Pour la Cour de cassation, dans la mesure où la mention des travaux et de leur coût a pour but d'informer exactement le maître de l'ouvrage du coût global de la construction projetée, pour lui éviter de s'engager dans une opération qu'il ne pourra mener à son terme (3e Civ., 13 juillet 2023, pourvoi n° 22-17.010, publié au Bulletin), l'obligation de chiffrage doit porter sur tous les travaux indispensables à l'implantation ou à l'utilisation de l'immeuble, en ce compris les travaux de raccordement aux réseaux, peu important que ceux-ci soient exécutés par des tiers hors du fonds sur lequel doit être édifiée la maison, dès lors que leur coût doit être supporté par le maître de l'ouvrage.
La cour d'appel ayant constaté que la somme réclamée correspondait au coût des travaux de raccordement de l'immeuble aux réseaux d'eau, d'électricité et de téléphone indispensables à l'implantation et à l'utilisation de l'immeuble facturés par les gestionnaires concernés au maître de l'ouvrage, elle en a exactement déduit qu'ils devaient faire l'objet d'un chiffrage dans la notice descriptive.
Le moyen n'est donc pas fondé et la Cour rejette le pourvoi.

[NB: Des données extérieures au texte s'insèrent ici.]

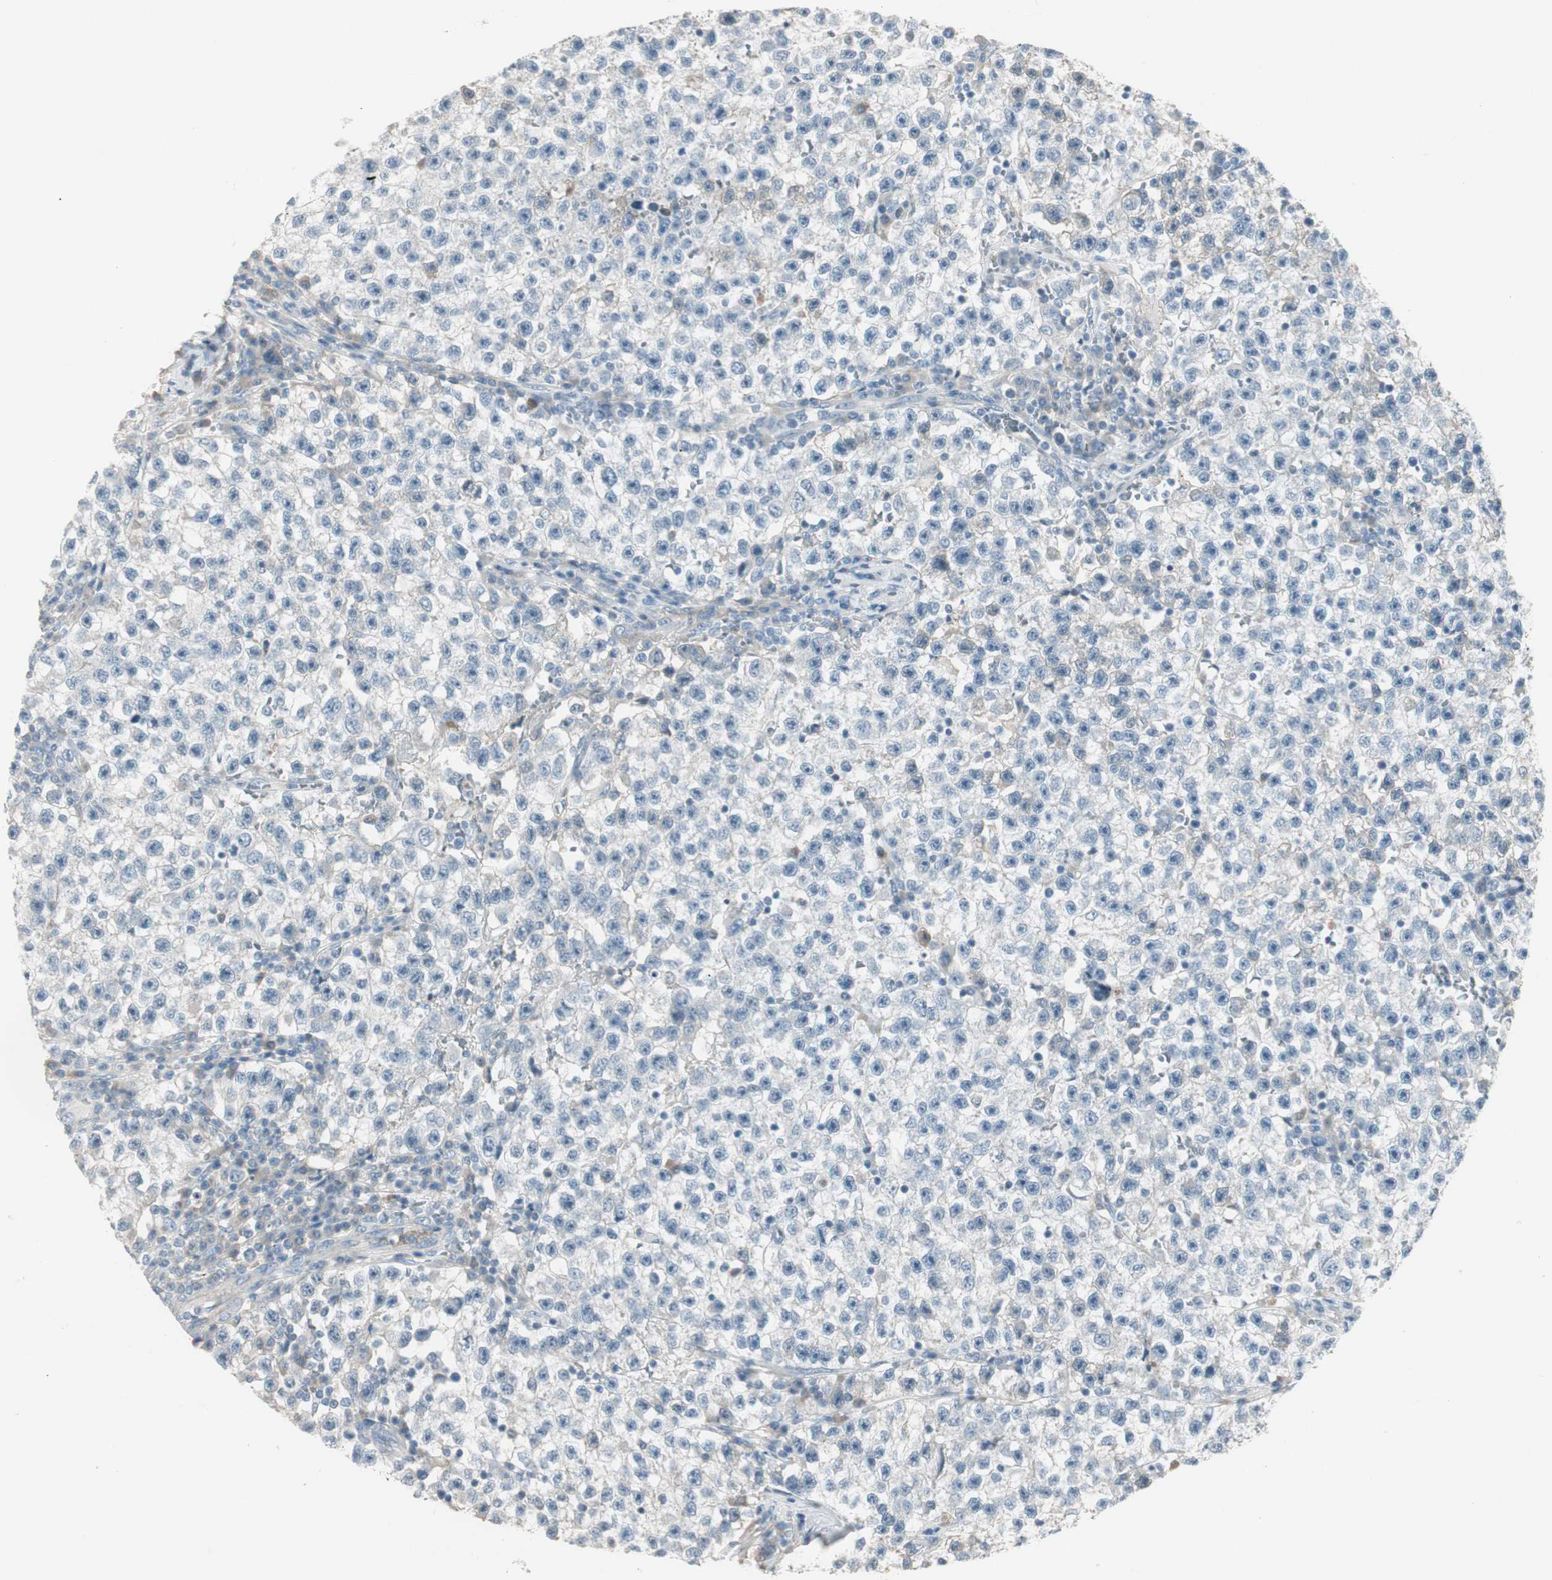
{"staining": {"intensity": "negative", "quantity": "none", "location": "none"}, "tissue": "testis cancer", "cell_type": "Tumor cells", "image_type": "cancer", "snomed": [{"axis": "morphology", "description": "Seminoma, NOS"}, {"axis": "topography", "description": "Testis"}], "caption": "Immunohistochemistry photomicrograph of neoplastic tissue: human testis cancer stained with DAB (3,3'-diaminobenzidine) reveals no significant protein positivity in tumor cells. (DAB (3,3'-diaminobenzidine) IHC with hematoxylin counter stain).", "gene": "EVA1A", "patient": {"sex": "male", "age": 22}}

Aux termes de cet arrêt la Cour de cassation rappelle que tous les travaux indispensables à l’utilisation de la maison, tels que les raccordements aux réseaux publics doivent être chiffrés, et cela même si l’exécution des travaux se situent en dehors du fonds du maitre d’ouvrage ou réalisée par des tiers.
Le constructeur doit fournir un prix global et forfaitaire, intégrant tous les travaux indispensables.